Pure afflitto costantemente da minoranze di lettori che lo vorrebbero «organo» di qualche partito o corrente di partito, e che gli addebitano smodate simpatie per la fazione che essi avversano, va riconosciuto che il manifesto ha avuto il grande merito di non cedere più alla tentazione di farsi giornale-partitello. Né di credere che il suo compito sia quello di alleviare il lutto di svariate piccole culture tribali in via di estinzione.
Il problema, semmai, è quello di riuscire ad avere una linea originale e autonoma, una disposizione all’ascolto ricettivo ma non passivo, che comporta l’obbligo di tentare comunque una sintesi interpretativa della realtà. Perché il «pluralismo», necessario e indispensabile, in sé e per sé non può bastare, laddove in realtà convivono molte culture che non si intrecciano più ma si giustappongono e quasi non dialogano più tra loro.

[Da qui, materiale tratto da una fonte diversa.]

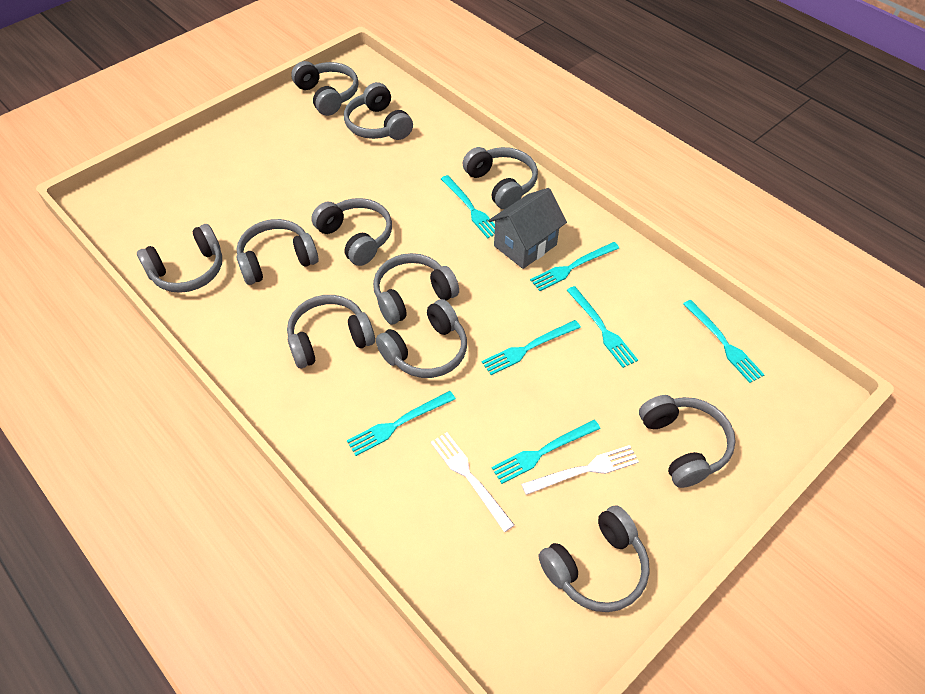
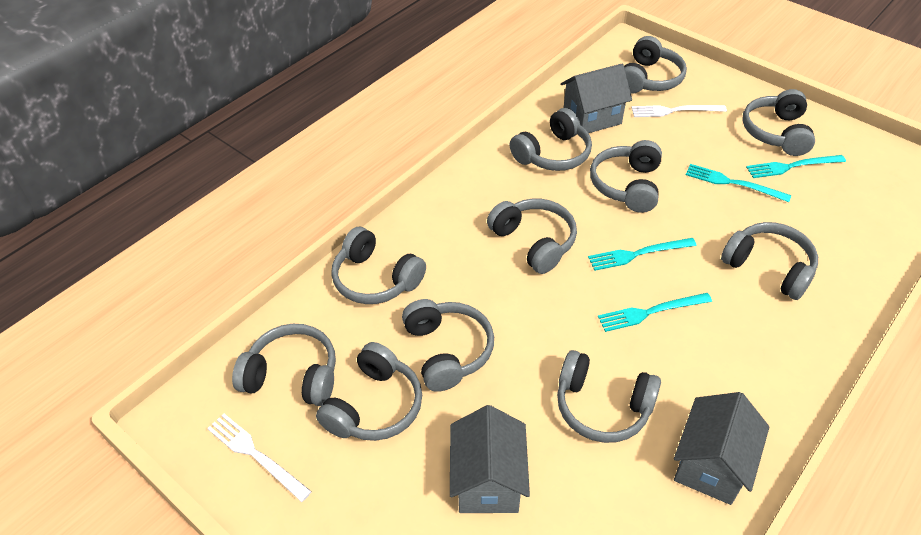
grey house: [489,188,567,269] = 1 -> [450,405,530,513] [561,64,632,133] [674,392,769,505] = 3
turquoise fork: [347,391,456,456] [441,175,495,239] [482,320,581,375] [491,420,601,484] [530,242,619,291] [567,286,638,368] [683,300,765,383] = 7 -> [588,238,697,271] [598,293,712,332] [686,164,791,202] [746,155,846,178] = 4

Valentino Parlato conclude il suo libro col richiamo al mito di Anteo, che fu già caro a Stalin come a Roosevelt negli anni Trenta: «Le ripetute crisi del manifesto mi hanno ricordato il mito di Anteo. Il combattivo gigante libico… vinceva perché tutte le volte che cadeva per terra (la Terra era sua madre) riprendeva le forze e batteva l’avversario. In tutte le ripetute crisi del manifesto la Madre Terra sono stati i lettori compagni, il popolo del manifesto che sempre ci ha ridato forza». Poi deve essere accaduto qualcosa, forse la terra è sembrata troppo lieve, e anche Valentino Parlato si è aggiunto, imprevedibilmente, alla mesta Spoon River degli annunci di ritiro.
Cosa si può dire, dall’esterno, di fronte a uno stillicidio di abbandoni fatti di brevi lettere che a tutto alludono ma nulla spiegano? L’ultimo chiuda la porta. Ma poi per favore qualcuno la riapra subito, in un ambiente più accogliente e rinnovato, dove vecchi e nuovi possano tornare a discutere e collaborare, magari anche litigando. Perché di un giornale come questo ci sarà sempre bisogno.